__Job item__.
Repeat every line of the data exactly; no picture belongs in the copy.

__Supplied records__.

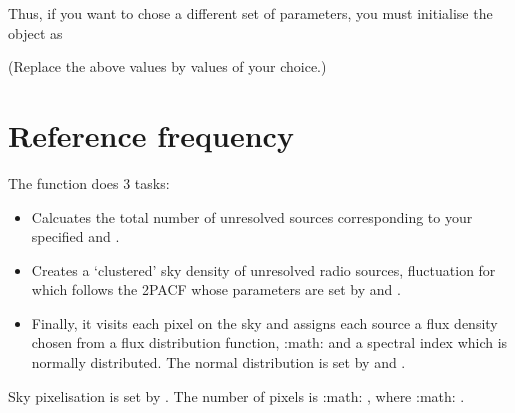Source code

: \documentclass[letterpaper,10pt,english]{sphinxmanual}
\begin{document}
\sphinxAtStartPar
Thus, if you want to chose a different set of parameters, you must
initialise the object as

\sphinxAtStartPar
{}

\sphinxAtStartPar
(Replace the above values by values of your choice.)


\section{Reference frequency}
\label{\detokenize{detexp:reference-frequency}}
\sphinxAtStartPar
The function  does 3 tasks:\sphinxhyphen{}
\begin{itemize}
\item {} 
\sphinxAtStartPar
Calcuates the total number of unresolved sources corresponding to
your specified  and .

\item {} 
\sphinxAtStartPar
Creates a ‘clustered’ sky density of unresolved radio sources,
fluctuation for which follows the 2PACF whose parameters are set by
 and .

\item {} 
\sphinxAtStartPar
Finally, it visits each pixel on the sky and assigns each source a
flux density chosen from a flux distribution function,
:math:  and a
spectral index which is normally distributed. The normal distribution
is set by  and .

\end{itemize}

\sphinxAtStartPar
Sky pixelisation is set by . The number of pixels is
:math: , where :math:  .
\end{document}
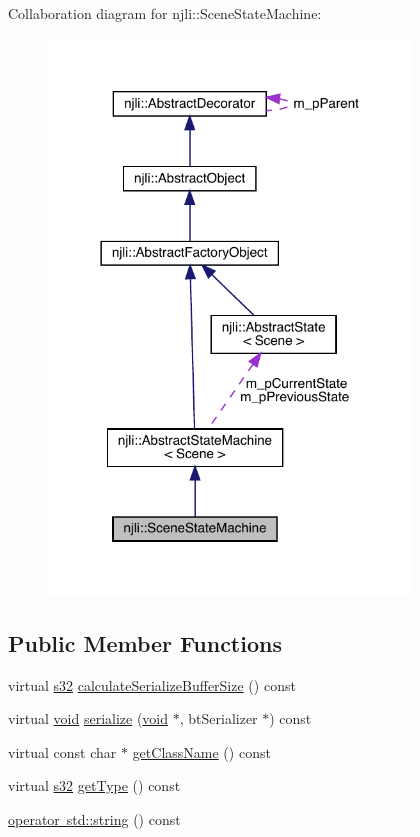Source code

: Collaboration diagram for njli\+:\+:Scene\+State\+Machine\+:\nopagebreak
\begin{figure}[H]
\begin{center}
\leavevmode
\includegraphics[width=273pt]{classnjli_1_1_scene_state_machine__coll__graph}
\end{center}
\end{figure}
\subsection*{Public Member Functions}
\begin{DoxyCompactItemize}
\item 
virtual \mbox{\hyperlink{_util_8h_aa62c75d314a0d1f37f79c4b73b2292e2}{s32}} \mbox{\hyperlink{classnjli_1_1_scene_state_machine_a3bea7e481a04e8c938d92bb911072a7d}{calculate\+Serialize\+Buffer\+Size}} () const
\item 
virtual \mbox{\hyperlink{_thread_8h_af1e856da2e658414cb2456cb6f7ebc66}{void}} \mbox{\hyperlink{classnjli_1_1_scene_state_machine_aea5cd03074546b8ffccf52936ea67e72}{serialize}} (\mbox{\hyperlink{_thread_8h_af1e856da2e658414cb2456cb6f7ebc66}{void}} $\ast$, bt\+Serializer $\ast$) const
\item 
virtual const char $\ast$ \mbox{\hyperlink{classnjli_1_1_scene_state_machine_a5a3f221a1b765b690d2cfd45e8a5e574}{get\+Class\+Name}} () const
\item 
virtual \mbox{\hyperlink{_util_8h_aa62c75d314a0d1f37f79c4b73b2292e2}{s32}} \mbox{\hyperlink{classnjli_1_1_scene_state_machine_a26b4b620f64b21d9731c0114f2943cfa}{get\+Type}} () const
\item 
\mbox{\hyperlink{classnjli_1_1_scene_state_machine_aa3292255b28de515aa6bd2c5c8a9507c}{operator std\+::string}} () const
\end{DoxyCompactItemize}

__Task answer__.
Source code

: \documentclass[letterpaper,10pt,english]{sphinxmanual}
\begin{document}
\sphinxAtStartPar
Thus, if you want to chose a different set of parameters, you must
initialise the object as

\sphinxAtStartPar
{}

\sphinxAtStartPar
(Replace the above values by values of your choice.)


\section{Reference frequency}
\label{\detokenize{detexp:reference-frequency}}
\sphinxAtStartPar
The function  does 3 tasks:\sphinxhyphen{}
\begin{itemize}
\item {} 
\sphinxAtStartPar
Calcuates the total number of unresolved sources corresponding to
your specified  and .

\item {} 
\sphinxAtStartPar
Creates a ‘clustered’ sky density of unresolved radio sources,
fluctuation for which follows the 2PACF whose parameters are set by
 and .

\item {} 
\sphinxAtStartPar
Finally, it visits each pixel on the sky and assigns each source a
flux density chosen from a flux distribution function,
:math:  and a
spectral index which is normally distributed. The normal distribution
is set by  and .

\end{itemize}

\sphinxAtStartPar
Sky pixelisation is set by . The number of pixels is
:math: , where :math:  .
\end{document}
Source code

: Collaboration diagram for njli\+:\+:Scene\+State\+Machine\+:\nopagebreak
\begin{figure}[H]
\begin{center}
\leavevmode
\includegraphics[width=273pt]{classnjli_1_1_scene_state_machine__coll__graph}
\end{center}
\end{figure}
\subsection*{Public Member Functions}
\begin{DoxyCompactItemize}
\item 
virtual \mbox{\hyperlink{_util_8h_aa62c75d314a0d1f37f79c4b73b2292e2}{s32}} \mbox{\hyperlink{classnjli_1_1_scene_state_machine_a3bea7e481a04e8c938d92bb911072a7d}{calculate\+Serialize\+Buffer\+Size}} () const
\item 
virtual \mbox{\hyperlink{_thread_8h_af1e856da2e658414cb2456cb6f7ebc66}{void}} \mbox{\hyperlink{classnjli_1_1_scene_state_machine_aea5cd03074546b8ffccf52936ea67e72}{serialize}} (\mbox{\hyperlink{_thread_8h_af1e856da2e658414cb2456cb6f7ebc66}{void}} $\ast$, bt\+Serializer $\ast$) const
\item 
virtual const char $\ast$ \mbox{\hyperlink{classnjli_1_1_scene_state_machine_a5a3f221a1b765b690d2cfd45e8a5e574}{get\+Class\+Name}} () const
\item 
virtual \mbox{\hyperlink{_util_8h_aa62c75d314a0d1f37f79c4b73b2292e2}{s32}} \mbox{\hyperlink{classnjli_1_1_scene_state_machine_a26b4b620f64b21d9731c0114f2943cfa}{get\+Type}} () const
\item 
\mbox{\hyperlink{classnjli_1_1_scene_state_machine_aa3292255b28de515aa6bd2c5c8a9507c}{operator std\+::string}} () const
\end{DoxyCompactItemize}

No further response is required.